And its impact has been incalculable. I recently picked up a copy of Todd Hignite’s seductive book In the Studio: Conversations with Contemporary Cartoonists, and if there’s a single underlying theme, stated or unstated, it’s the massive influence of Peanuts. For cartoonists like Seth and Chris Ware, not to mention Bill Watterson, Schulz is the artist who transformed the mainstream comic strip into a personal, even autobiographical form, at a time when there were nearly no precedents for such an achievement. Even now, it’s hard to think of another artist who managed to write a daily strip that was so funny and so bleak, so personal and so universal. Given the current splintering of the media landscape, we may never see anything like it ever again.

It’s difficult to understand this now, but during the peak years of the strip—which I’d place from roughly 1960 to 1974, although any attempt to define its golden years before 1980 or so is basically arbitrary—it was read avidly on college campuses by the same people who would go on to devour the likes of Jules Feiffer in the Village Voice.
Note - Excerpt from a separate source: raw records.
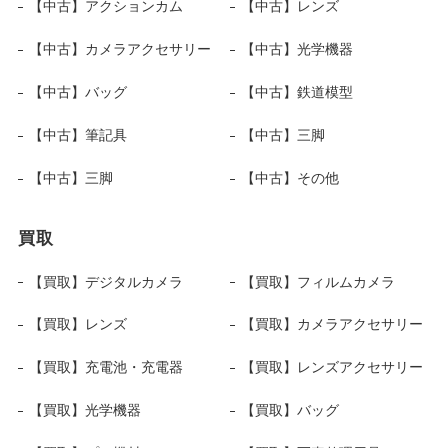
【中古】アクションカム
【中古】レンズ
【中古】カメラアクセサリー
【中古】光学機器
【中古】バッグ
【中古】鉄道模型
【中古】筆記具
【中古】三脚
【中古】三脚
【中古】その他
買取
【買取】デジタルカメラ
【買取】フィルムカメラ
【買取】レンズ
【買取】カメラアクセサリー
【買取】充電池・充電器
【買取】レンズアクセサリー
【買取】光学機器
【買取】バッグ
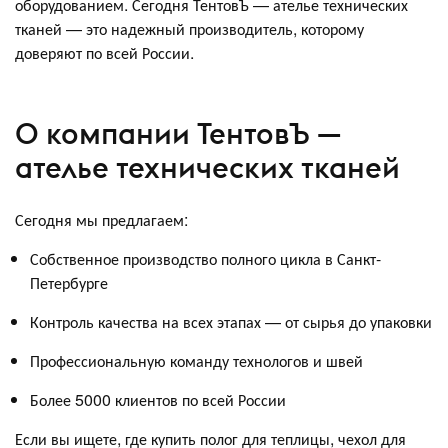
оборудованием. Сегодня ТентовЪ — ателье технических
тканей — это надежный производитель, которому
доверяют по всей России.
О компании ТентовЪ —
ателье технических тканей
Сегодня мы предлагаем:
Собственное производство полного цикла в Санкт-
Петербурге
Контроль качества на всех этапах — от сырья до упаковки
Профессиональную команду технологов и швей
Более 5000 клиентов по всей России
Если вы ищете, где купить полог для теплицы, чехол для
With its use of the jargon of psychoanalysis and philosophy, its depictions of depression and failure, and its relentlessly black humor, it felt like a comic strip for grownups, even as kids went nuts for it as well. And as David Michaelis points out in his invaluable Schulz and Peanuts, its adult fans, like Feiffer, reacted with deep suspicion to the commercialization of strip. How could America’s greatest poet of quiet desperation also be shilling for MetLife?

But the real point is that these two aspects of Schulz’s life shouldn’t be separated. Peanuts was both intensely personal and the biggest marketing phenomenon this side of Disney. It was used to sell cars, insurance, and Easter Egg kits even as the strip itself grew ever sadder and more pessimistic. In some ways, this still feels like the most subversive coup in the history of American popular culture. Not until The Simpsons—which, we’re told, owed much of its early popularity to “all the pretty colors”—was a work of art so ubiquitous and so misunderstood. And both cases speak to the universality of master craftsmanship. For Peanuts and The Simpsons alike, there’s no clear line dividing the popular from the sublime: it’s one seamless work of art.

As with The Simpsons, there’s no denying that Peanuts underwent a decline in its final years, and in particular was never the same after the mid-1980s. But to quibble over the fact that Schulz managed only thirty years of unparalleled excellence is like asking why Beethoven only managed to come up with nine decent symphonies. (Which sounds like something that Lucy might ask Schroeder). Strip by strip, panel by panel, it’s one of the richest bodies of work produced by any American artist, a lens through which the culture of half a century can be glimpsed. As such, it was an essential part of my education, and The Complete Peanuts will be among the first books that my own children will read. I can’t imagine giving them a greater gift.